Start of Material provided
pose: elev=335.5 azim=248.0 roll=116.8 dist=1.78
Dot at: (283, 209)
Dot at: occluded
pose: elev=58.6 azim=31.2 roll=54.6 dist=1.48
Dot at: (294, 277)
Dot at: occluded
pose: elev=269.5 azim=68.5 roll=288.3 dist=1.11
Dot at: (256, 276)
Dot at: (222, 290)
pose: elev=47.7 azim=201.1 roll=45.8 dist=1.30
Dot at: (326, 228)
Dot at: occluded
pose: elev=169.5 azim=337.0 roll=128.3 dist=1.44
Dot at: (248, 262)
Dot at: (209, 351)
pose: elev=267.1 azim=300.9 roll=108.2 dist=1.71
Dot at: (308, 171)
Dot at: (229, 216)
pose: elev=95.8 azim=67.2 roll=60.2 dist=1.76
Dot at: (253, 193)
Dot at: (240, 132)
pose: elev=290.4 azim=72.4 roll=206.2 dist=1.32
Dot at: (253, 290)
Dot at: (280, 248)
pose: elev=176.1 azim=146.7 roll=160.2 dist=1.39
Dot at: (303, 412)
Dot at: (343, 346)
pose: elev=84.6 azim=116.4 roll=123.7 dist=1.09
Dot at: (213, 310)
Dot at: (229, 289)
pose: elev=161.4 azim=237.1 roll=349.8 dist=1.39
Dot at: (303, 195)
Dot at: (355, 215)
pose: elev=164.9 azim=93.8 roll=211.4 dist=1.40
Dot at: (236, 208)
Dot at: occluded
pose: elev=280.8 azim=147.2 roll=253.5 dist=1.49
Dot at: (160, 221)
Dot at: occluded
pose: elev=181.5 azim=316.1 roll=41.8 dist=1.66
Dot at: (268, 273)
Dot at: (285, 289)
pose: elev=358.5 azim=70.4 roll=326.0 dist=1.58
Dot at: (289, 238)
End of Material provided
» Written exercise
Return the lines from the start of the records through the line that contains "Dot at: (240, 132)", inclusive, reproducing each one without any change.

» Response to this exercise
pose: elev=335.5 azim=248.0 roll=116.8 dist=1.78
Dot at: (283, 209)
Dot at: occluded
pose: elev=58.6 azim=31.2 roll=54.6 dist=1.48
Dot at: (294, 277)
Dot at: occluded
pose: elev=269.5 azim=68.5 roll=288.3 dist=1.11
Dot at: (256, 276)
Dot at: (222, 290)
pose: elev=47.7 azim=201.1 roll=45.8 dist=1.30
Dot at: (326, 228)
Dot at: occluded
pose: elev=169.5 azim=337.0 roll=128.3 dist=1.44
Dot at: (248, 262)
Dot at: (209, 351)
pose: elev=267.1 azim=300.9 roll=108.2 dist=1.71
Dot at: (308, 171)
Dot at: (229, 216)
pose: elev=95.8 azim=67.2 roll=60.2 dist=1.76
Dot at: (253, 193)
Dot at: (240, 132)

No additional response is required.